2. Alabama vs. Florida I: It was the most anticipated SEC game since expansion when Alabama and Florida collided for the SEC championship in 2008. The Crimson Tide were No. 1 in the polls and the Gators No. 2. The game was essentially a play-in for the right to play for a national title. The Gators dominated the fourth quarter to win 31-20 and went on to win their second national title in the last three years with a victory over Oklahoma in the BCS National Championship Game. The two teams did it all over again in 2009.
3. Saban’s return: In a move that sent shockwaves throughout the league, particularly Louisiana, Nick Saban returned to the SEC in 2007 -- but not to LSU. After initially saying he wasn’t going to be the Alabama coach, Saban reconsidered and left the Miami Dolphins for an eight-year, $32 million deal. His challenge was to restore the Crimson Tide to national prominence. It’s taken him all of three years to do that.
4. Dawning of the spread: Urban Meyer arrived in 2005 at Florida with his spread option offense. Initially, there were rumblings that it wouldn't work in the SEC given the caliber of defenses in this league. The truth is that Meyer's spread has changed the way defenses play in this league, and it's an offense that's being run in some form all over college football now. It's also an offense that's been pretty good to the Gators. They've won two national titles on Meyer's watch.
5. Tebow’s speech: It’s already been immortalized on a plaque that sits just outside the front entrance to Florida’s football facility. Tim Tebow made an emotional promise to fans following the 31-30 home loss to Ole Miss in 2008 that nobody would outwork him or his teammates the rest of the way. The Gators responded by winning their next 22 games, including the 2008 national championship.
6. LSU’s Bluegrass Miracle: It was easily the wildest ending of the decade. Kentucky had just kicked a field goal to take a 30-27 lead (and seemingly) the win over LSU with 11 seconds left. Kentucky coach Guy Morriss had already been doused with Gatorade. But on the game’s last play, LSU’s Marcus Randall uncorked a ball down the field that Michael Clayton tipped and somehow hit teammate Devery Henderson in stride. As Henderson crossed the goal line with his improbable 75-yard touchdown catch, Kentucky fans on the other end of the field were already tearing down the goal post in celebration.
7. Croom’s hiring: Sylvester Croom became the first black head football coach in SEC history in 2004 when Mississippi State hired him to replace Jackie Sherrill. Croom played in the SEC at Alabama under Bear Bryant and had been interviewed for the Alabama head job the year before, although he didn’t get it.
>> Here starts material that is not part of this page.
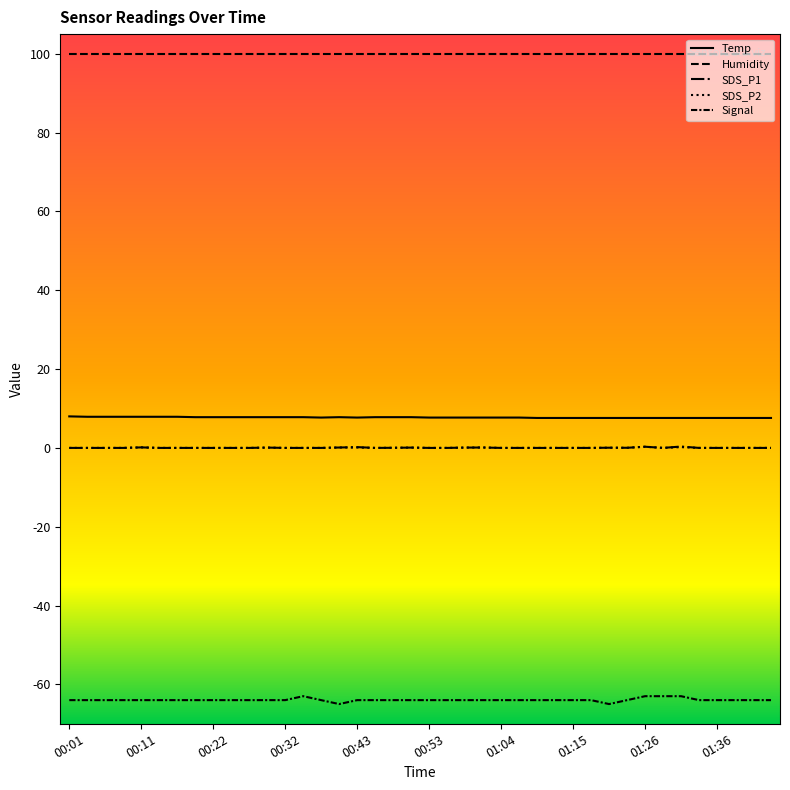

What is the smallest value displayed?

-65.0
Croom’s Bulldogs won the Liberty Bowl in 2007, but he was ousted following the next season when Mississippi State dipped to 4-8.
8. Prothro’s catch: If you’re looking for the catch of the decade, look no further than Tyrone Prothro’s acrobatic catch in Alabama’s 30-21 win over Southern Miss in 2005. On the dead run, Prothro reached around the defender’s neck to pull in the ball and held on despite everyone crashing to the turf. Tragically, three games later, Prothro’s football career came to an end when he snapped his lower leg against Florida.
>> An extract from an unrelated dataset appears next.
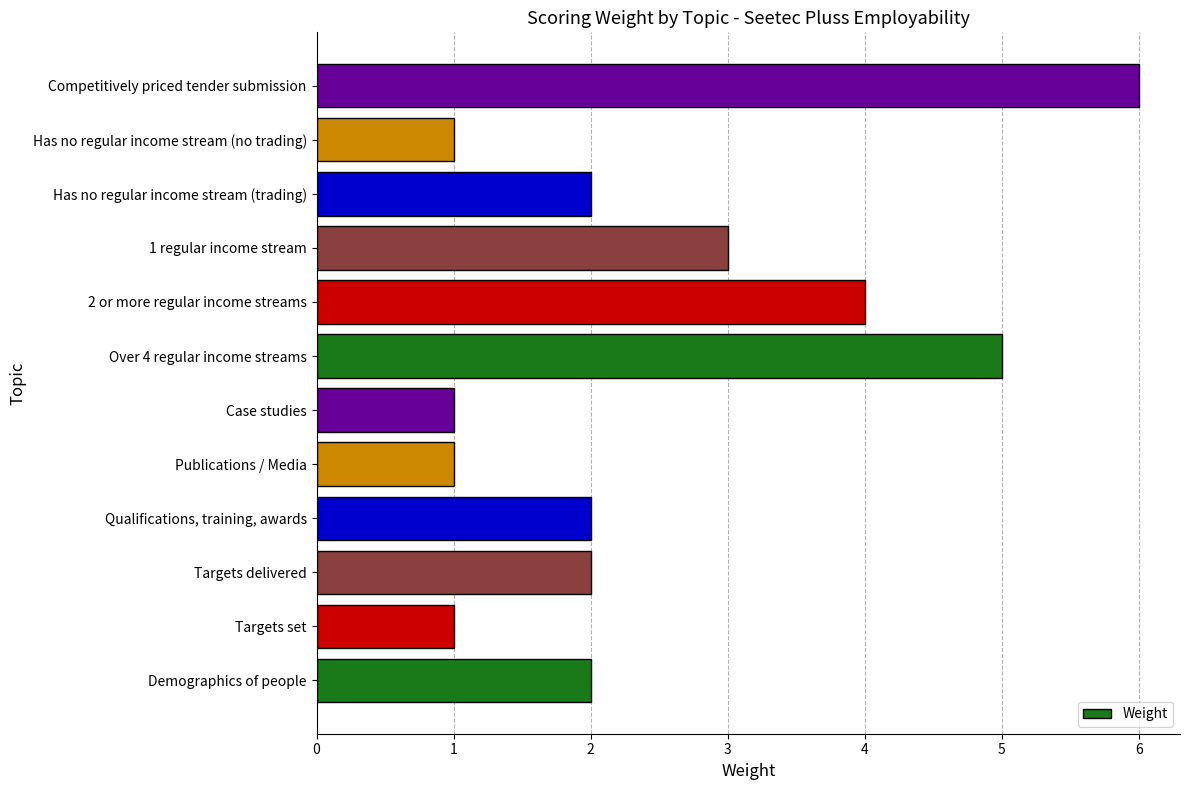

The chart shows a value of 1 at Publications / Media. True or false?

True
9. Johnson’s catch: Michael Johnson’s leaping 19-yard touchdown catch from David Greene on a fourth-and-15 play with 1:25 to play sent Georgia to a thrilling 24-21 win over Auburn, clinching the first Eastern Division title for the Bulldogs. They went on to win the SEC championship in 2002, their first in two decades.
10. Spurrier's return: Steve Spurrier won six SEC championships at Florida, but left to take his shot at the NFL following the 2001 season. The Head Ball Coach lasted just two seasons with the Washington Redskins. Itching to get back into college football, he shocked everybody when he agreed to take over at South Carolina in 2005. It’s been an uphill battle for him ever since, as the Gamecocks have lost at least five games every season he’s been there.